Glogovik liegt an dem früher berühmten Bergpfad, welcher in Toli Monastir beginnt und zwischen den Flüssen Treska und Drin fast grad nach Norden streicht und dann mit einer plötzlichen Wendung nach Osten in Kakandelen endet. Ich ließ mir sagen, daß dieser Weg jetzt kaum noch sichtbar sei.

Als wir Glogovik vor uns liegen sahen, hielt Halef sein Pferd an und überflog mit finsterem Blick die ärmlichen Hütten, in welche ein deutscher Bauer wohl schwerlich seine Kühe stecken würde. Auf einer Anhöhe stand eine kleine Kapelle – ein Zeichen, daß ein Teil der Einwohnerschaft oder auch die ganze Bevölkerung sich zum Christentum bekenne.

»O wehe!« sagte er. »Wollen wir etwa hier bleiben, Effendi?«

»Wohl nicht,« antwortete ich mit einem fragenden Blick auf den Führer. »Es ist ja erst zwei Stunden nach Mittag.
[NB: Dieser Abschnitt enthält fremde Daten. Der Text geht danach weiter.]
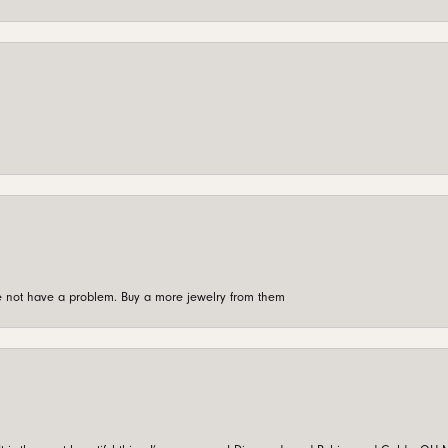
're not have a problem. Buy a more jewelry from them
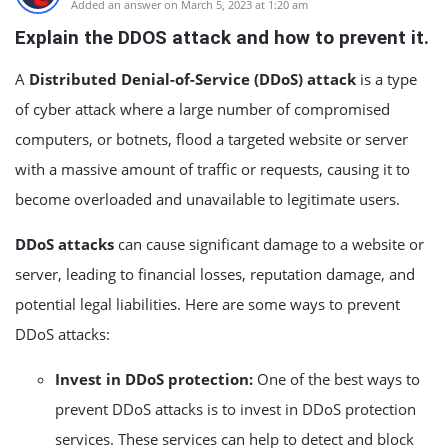
Added an answer on March 5, 2023 at 1:20 am
Explain the DDOS attack and how to prevent it.
A
Distributed Denial-of-Service (DDoS) attack
is a type
of cyber attack where a large number of compromised
computers, or botnets, flood a targeted website or server
with a massive amount of traffic or requests, causing it to
become overloaded and unavailable to legitimate users.
DDoS attacks
can cause significant damage to a website or
server, leading to financial losses, reputation damage, and
potential legal liabilities. Here are some ways to prevent
DDoS attacks:
Invest in DDoS protection:
One of the best ways to
prevent DDoS attacks is to invest in DDoS protection
services. These services can help to detect and block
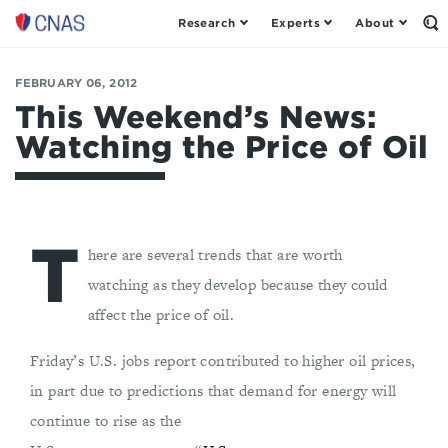
Research
Experts
About
Op
Center
th
for
Se
Fo
a
FEBRUARY 06, 2012
New
This Weekend’s News:
American
Watching the Price of Oil
Security
T
here are several trends that are worth
watching as they develop because they could
affect the price of oil.
Friday’s U.S. jobs report contributed to higher oil prices,
in part due to predictions that demand for energy will
continue to rise as the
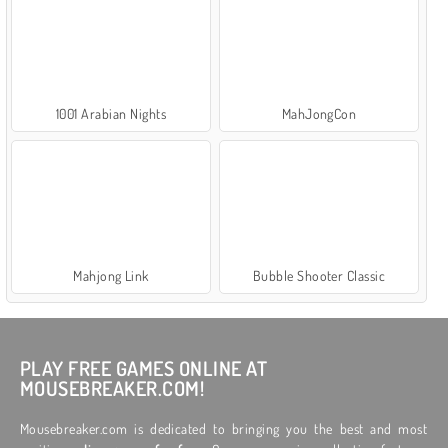
1001 Arabian Nights
MahJongCon
Mahjong Link
Bubble Shooter Classic
PLAY FREE GAMES ONLINE AT
MOUSEBREAKER.COM!
Mousebreaker.com is dedicated to bringing you the best and most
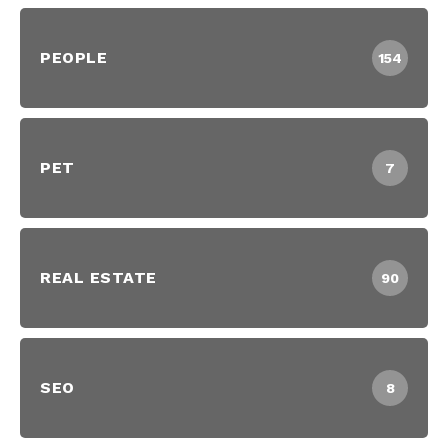
PEOPLE
154
PET
7
REAL ESTATE
90
SEO
8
Wir tränken die Pferde und reiten dann wieder vorwärts. Hoffentlich gibt es im Dorf ein Einkehrhaus?«

»Es ist eins da, aber es wird dir nicht genügen,« meinte der Konakdschi.

»Für unsern Zweck reicht es jedenfalls aus.«

Wir erreichten die ersten Häuser und sahen einen Kerl im Grase liegen, welcher, als er den Hufschlag unserer Pferde hörte, aufsprang und uns anstarrte. Er war der glückliche Besitzer eines Anzuges, um dessen Einfachheit ihn ein Papua hätte beneiden können. Eine Hose, aber was für eine! Das rechte Bein derselben reichte zwar bis auf den Knöchel herab, war aber auf beiden Seiten aufgeschlitzt und hatte buchstäblich Loch an Loch. Das linke Bein ging bereits unter der Hüfte seinem Ende entgegen und lief in eine ganz unbeschreibliche Garnierung von Fransen und Fäden aus. Das Hemd hatte keinen Kragen, keinen rechten und nur einen halben linken Aermel. Es war ihm höchst wahrscheinlich einmal abgerissen worden, nämlich der untere Teil, denn es reichte nur so weit herab, daß zwischen demselben und dem Hosenbund ein Streifen niemals gewaschener, lebendiger Menschenhaut zu sehen war. Auf dem Kopf trug dieser Dandy einen mächtigen Turban von einem Stoff, welchem ich die Marke »Scheuerhader« geben würde. Mehrere bunte Hahnenfedern wiegten sich würdevoll auf dieser Kopfbedeckung. Ausgerüstet war er mit einem alten, fast halbkreisförmig gekrümmten Säbel. Ob es nur die fürchterlich rostige Klinge der Waffe war, oder ob dieselbe in einer schwarzen Lederscheide steckte, das war nicht zu unterscheiden.